## EXERCISE INSTRUCTIONS:
• A. Reproduce word for word the stretch from "The PipeEngine will bring" through "execute these Scripts." in the text on the LOST container setup.
• B. Answer these questions from the text on the LOST container setup:
(i) On which port does the phpmyadmin container serve its graphical user interface to the MySQL database?
(ii) Which libraries does the lost-cv worker have installed that the lost worker does not?
(iii) By what approach is a Script assigned to one of the Workers listening to the message queue for its Environment?

## TEXT UNDER STUDY:
##############################
LOST is a composition of different docker containers. The main ingredients for LOST are a MySQL database, a RabbitMQ message broker, the FLASK framework, a NGINX web server, the LOST framework itself and the LOST data folder where all LOST related data is stored.

Figure 1 shows a schematic illustration of the LOST container landscape. Starting on the left side of the illustration we see the LOST data folder that is used to store all data of LOST on the host machine. This folder is mounted inside the most containers of LOST. On the right side of Figure 1 you can see all containers that are started together with the help of Docker Compose. We see the containers called rabbitmqlost, db-lost, lost, lost-cv and phpmyadmin, while the numbers indicate the ports where the applications can be accessed.

The most important container to understand here is the container called lost. This container will serve the LOST web application with NGINX on port 80 and is used as default Worker to execute scripts. It is connected to the rabbitmqlost container to use Celery for script execution scheduling and to the db-lost container in order to access the MySQL database that contains the current application state. The container called lost-cv is connected analog to lost. The pypmyadmin container is used for easy database monitoring during development and serves a graphical user interface to the MySQL database on port 8081.

Pipeline Engine and Workers

The PipeEngine will bring your annotation process to live by executing PipelineElements in the specified order. Therefore it will start AnnotationTasks and assigns Scripts to Workers that will execute these Scripts.

Workers

A Worker is a specific docker container that is able to execute LOST Script elements inside an annotation pipeline. In each Worker a set of python libraries is installed inside an Anaconda environment.

A LOST application may have multiple Workers with different Environments installed, since some scripts can have dependencies on specific libraries. For example, as you can see in Figure 1 LOST is shipped with two workers by default. One is called lost and the other one lost-cv. The lost worker can execute scripts that just rely on the lost python api. The lost-cv worker has also installed libraries like Keras, Tensorflow and OpenCV that are used for computer vision and machine learning.

Celery as Scheduler

In oder to assign Scripts for execution to available Workers we use Celery in combination with RabbitMQ as message broker.

Since each worker may have a specific software environment installed the PipeEngine will take care that scripts are only executed by Workers that have the correct Environment. This is achieved by creating one message queue per Environment. Workers that have this Environment installed will listen to this message queue. Once the PipeEngine finds a Script for execution in a specific Environment it will send it to the related message queue. Now the Script will be assigned by the round robin approach to one of the Workers that listen to the message queue related to the Environment.
##############################
Data taken from a collection:
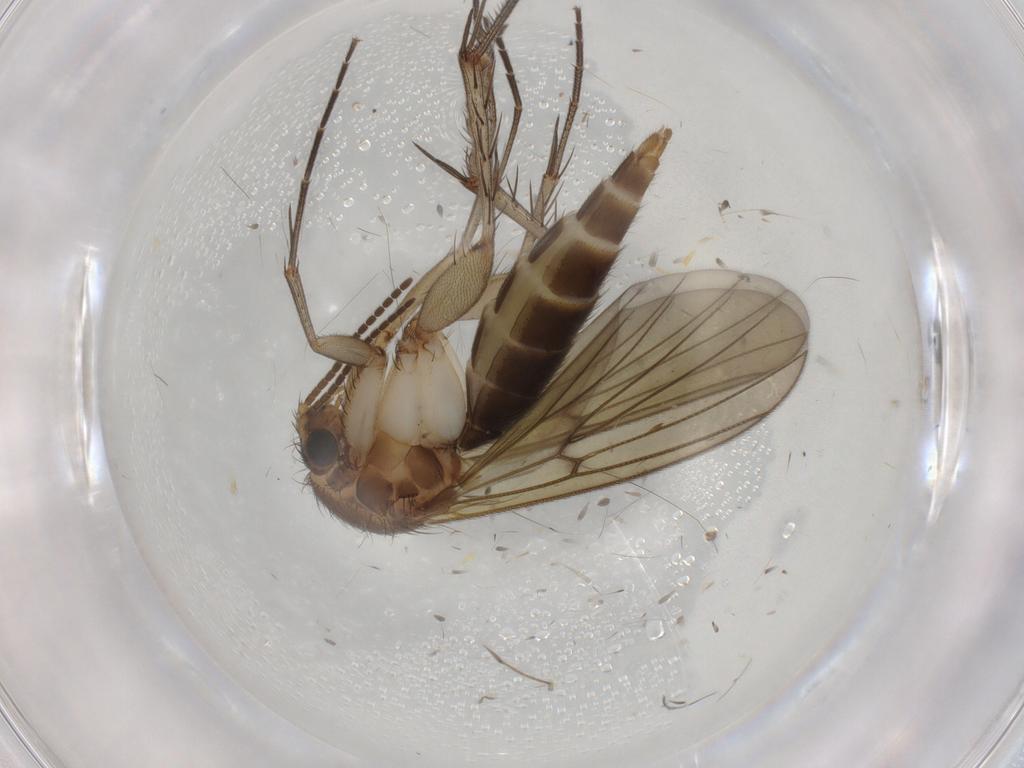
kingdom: Animalia
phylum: Arthropoda
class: Insecta
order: Diptera
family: Mycetophilidae
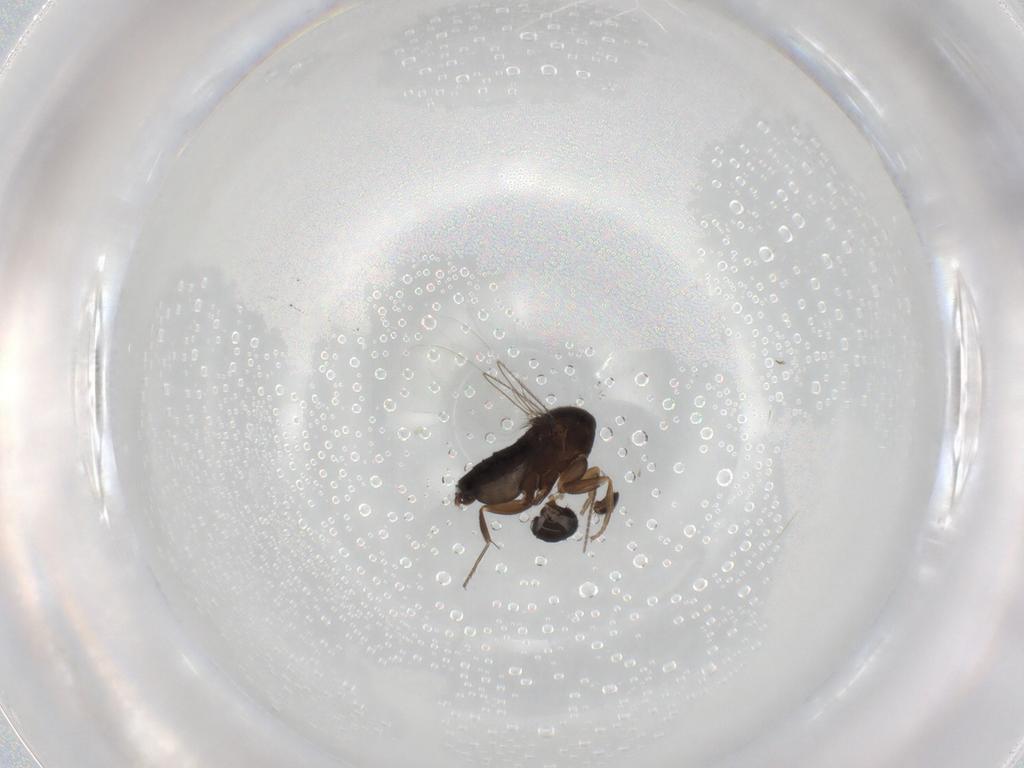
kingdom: Animalia
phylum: Arthropoda
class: Insecta
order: Diptera
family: Phoridae
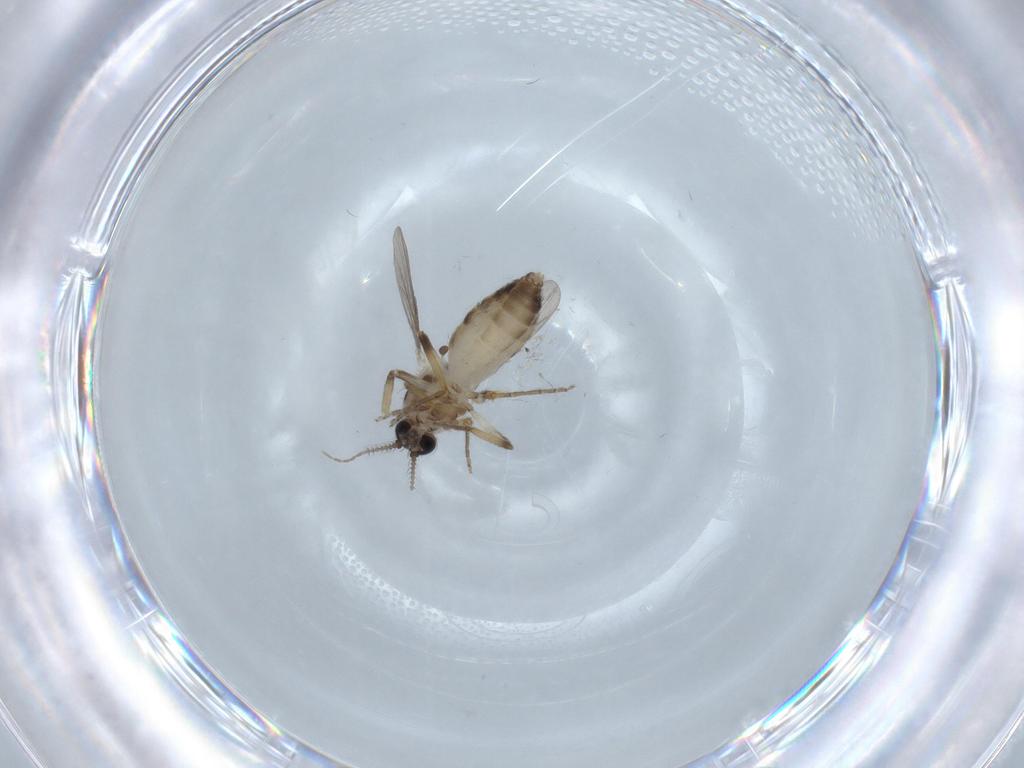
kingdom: Animalia
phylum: Arthropoda
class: Insecta
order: Diptera
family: Ceratopogonidae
##############################
## EXPECTED OUTPUTS:
• A.
The PipeEngine will bring your annotation process to live by executing PipelineElements in the specified order. Therefore it will start AnnotationTasks and assigns Scripts to Workers that will execute these Scripts.

• B.
(i) Port 8081.
(ii) Keras, Tensorflow and OpenCV.
(iii) The round robin approach.